## [APPLY WHAT YOU READ]
(1) In the email about VPN shutdown, what alternatives does the sentence beginning "Either I don't understand" offer?
(2) Can you extend the email about VPN shutdown past its final sentence?

## [QUOTED PASSAGE]
====
On Wed, Jul 2, 2008 at 8:30 PM, Marvin Renich <[EMAIL PROTECTED]> wrote:
> * Bernd Eckenfels <[EMAIL PROTECTED]> [080701 20:45]:
>> In article <[EMAIL PROTECTED]> you wrote:
>> >> I mean the pending-write case is the most obvious. But what about resolver
>> >> caches, VPNs and the like?
>> >
>> > What kind of data loss do you expect to arise from shutting down a VPN
>> > client without giving it time to save state?
>>
>> I dont expect any data loss - hopefully protocols are not that
>> optimistic/broken. But with unclean shutdown you can affect external parties
>> with unexected errors. Like resolver problems, user not found and similiar
>> problems.
>>
>
> Either I don't understand the usage scenario you are talking about, or I
> misunderstand what is being proposed in this thread, or you
> misunderstand what is being proposed in this thread.  Here is a more
> concrete example of a situation based on what I think is being proposed:
>
> The Debian maintainer for a specific VPN decides it does not need
> special shutdown handling, so he marks it to not require calling
> "/etc/init.d/SuperVPN stop" when doing a shutdown or reboot.  This is
> what I understand this thread is about.  This will result in SuperVPN
> not being stopped until the final "kill all remaining processes" step of
> the halt or reboot (i.e. don't waste time shutting this daemon down
> cleanly, let it die abruptly just before halting).
>
> Now, some other unrelated app, possibly a Debian-provided package and
> possibly one installed manually by the sysadmin, uses this VPN and needs
> it to be running during the app's normal shutdown (done using the
> traditional /etc/init.d/* script) to avoid data loss.  The sysadmin or
> Debian maintainer will know that a clean shutdown is required, so will
> not mark this init script as "skippable" during the normal shutdown
> sequence.
====
## [DATA FOR REVIEW]
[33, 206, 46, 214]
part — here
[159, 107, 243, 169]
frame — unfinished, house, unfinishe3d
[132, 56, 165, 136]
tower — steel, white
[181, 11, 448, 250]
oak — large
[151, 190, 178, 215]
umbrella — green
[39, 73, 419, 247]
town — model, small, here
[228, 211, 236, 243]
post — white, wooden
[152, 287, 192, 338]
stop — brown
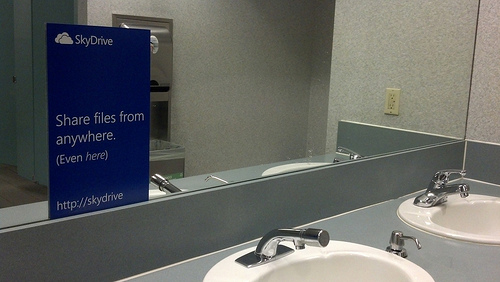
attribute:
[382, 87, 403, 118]
socket — reflecting, reflected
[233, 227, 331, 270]
faucet — metal, silver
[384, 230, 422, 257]
soap dispenser — metal, silver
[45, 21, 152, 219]
sign — blue, rectangular, advertisement, white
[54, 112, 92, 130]
word — white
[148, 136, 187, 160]
bag — plastic, clear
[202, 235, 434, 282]
sink — white, in bathroom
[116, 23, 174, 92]
towel dispenser — silver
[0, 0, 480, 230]
mirror — reflecting, large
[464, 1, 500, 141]
wall — grey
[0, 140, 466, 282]
backsplash — gray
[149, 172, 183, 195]
faucet — reflection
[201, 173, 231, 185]
soap dispenser — reflection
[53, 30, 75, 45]
cloud — white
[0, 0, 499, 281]
photo — without people, bathroom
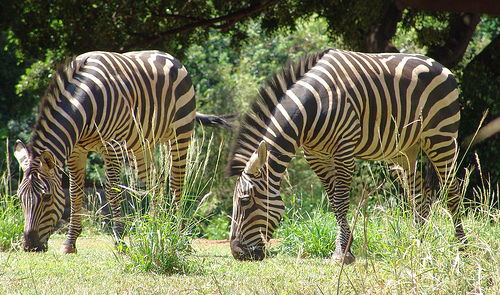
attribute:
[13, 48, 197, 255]
zebra — grazing, black, white, eating, stripped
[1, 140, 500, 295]
grass — short, long, growing, tall, green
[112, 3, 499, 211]
tree — brown, growing, green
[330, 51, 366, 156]
stripe — black, white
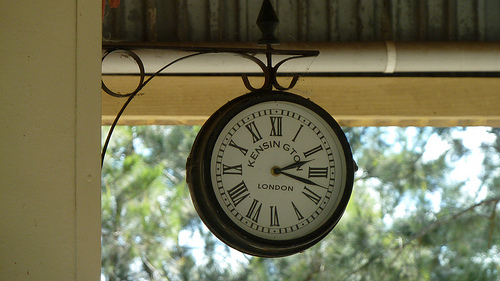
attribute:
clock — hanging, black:
[183, 90, 362, 260]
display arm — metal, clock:
[99, 42, 319, 173]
====
## [ANSWERS TO THE EXERCISE]
(1)
- The writer doesn't understand the usage scenario being described.
- The writer misunderstands what is being proposed in the thread.
- The other person misunderstands what is being proposed in the thread.

(2)
>
> When the system shuts down, since this other app is not explicitly
> marked as "safe to kill without init script during system shutdown", its
> init script gets called as usual during shutdown.  At this point, the
> VPN is still up, because the "kill all processes" only happens _after_
> all init scripts have been called for running daemons.
>
> What is the problem you think might occur with the proposal from this
> thread?
We can add even more flexibility: You may leave today's scripts as they are, and
add "skippable" flag somewhere around LSB headers or /etc/default/<name>.
Then if system administrator will have some weired situation where he
should like
to perform explicit shutdown for particular service - it can just
unset "skippable" flag
for that service.

This will also ease transition - if some service is not explicitly
marked as "skippable", then its
not skippable, i.e. you surely do not harm init scripts that are not
up to date yet.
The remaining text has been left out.